Garage Doors Can Have Character Too
By First United Door Technologies
Whether you’re planning to build a new home or are doing a remodel, it’s unlikely you think much about your garage door. Still, it’s the largest moving part in your home and the broadest piece of curb appeal on display. Today’s best garage doors are detailed to blend into the aesthetics of the home’s design. Their architectural frame occupies a major portion of the front landscape and has a major impact on the street perception of the home.
Garage doors can have character too. In many homes, the garage doors often incorporate carriage house motifs that greatly enhance the architectural character of the home and the neighborhood. The latest garage doors offer increased style and function that can enhance the aesthetics of any home. And they are safer to use than ever before.
Decorative options are helping homeowners differentiate their doors adding a dynamic architectural accentuation to their home with a selection of glass inserts and new styles of hardware. Homeowners and builders alike are expressing increased interest in carriagestyle garage doors, designed to fool the eye and mimic old-style sliding or swing-up doors. These are drawing the most attention due to their distinctive architectural styling and for traditionally styled homes this is a handcrafted looking door that is best suited.
To fashion a striking first impression, taking metal garage doors and painting them with a custom faux-paint treatment giving them a deeply embossed wood-grain pattern can them a rich, dramatic effect.
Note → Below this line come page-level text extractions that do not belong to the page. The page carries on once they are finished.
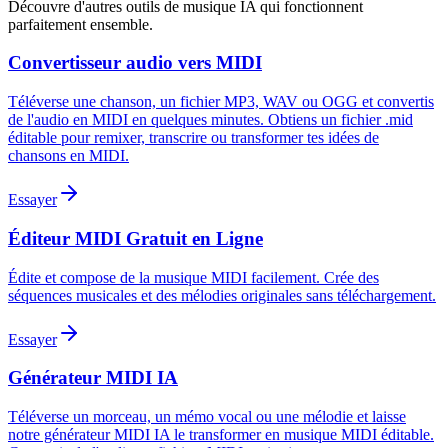
Découvre d'autres outils de musique IA qui fonctionnent
parfaitement ensemble.
Convertisseur audio vers MIDI
Téléverse une chanson, un fichier MP3, WAV ou OGG et convertis
de l'audio en MIDI en quelques minutes. Obtiens un fichier .mid
éditable pour remixer, transcrire ou transformer tes idées de
chansons en MIDI.
Essayer
Éditeur MIDI Gratuit en Ligne
Édite et compose de la musique MIDI facilement. Crée des
séquences musicales et des mélodies originales sans téléchargement.
Essayer
Générateur MIDI IA
Téléverse un morceau, un mémo vocal ou une mélodie et laisse
notre générateur MIDI IA le transformer en musique MIDI éditable.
For a contemporary house, the garage door’s character may show through in its panel design, incorporating detailing from different architectural styles. On the other hand, a garage door with clean lines and a smooth finish may be more
appropriate.
Adore Your Door. Your garage door is one of the most visible aspects of your home, so it makes sense to have one with character.
Garages That Say, ‘Welcome Home, Cars’
When the car became the dominant means of transport in this country, every new house of any size had to have a garage.
Many if not most of these garages were given a prominent front-row spot – they faced the street. The phrase “attached garage” was a price booster. To be able to walk straight to it from the kitchen without braving the elements was a sign of arriviste luxury.
Often necessitated by lot size, a garage door dominates. Even when it’s not protruding, but set flush in the structure’s front, it manages to draw the eye, to make you look at – because they are closed most of the time – blank walls. The house becomes a backdrop.
“Welcome home, cars,” seems to be the greeting. Here’s the problem: Our cars are bigger and our garages are bigger. Most of our garages face the street so you can’t miss them. Bulky, boring garages make houses look bad and cheap. In certain neighborhoods, the homes look so much alike that the only way to find your house is to use the garage-door opener and see which one goes up.
There is a need to make the front elevation of the home inviting, and not a moment too soon, for communities that could fairly be described as a vast wasteland of ugly garages. Architects and builders alike, responding to demand from home buyers and home renovators, are designing garages that complement house styles.
Adding distinctive architectural styling to the garage, simply, can add curbside drama.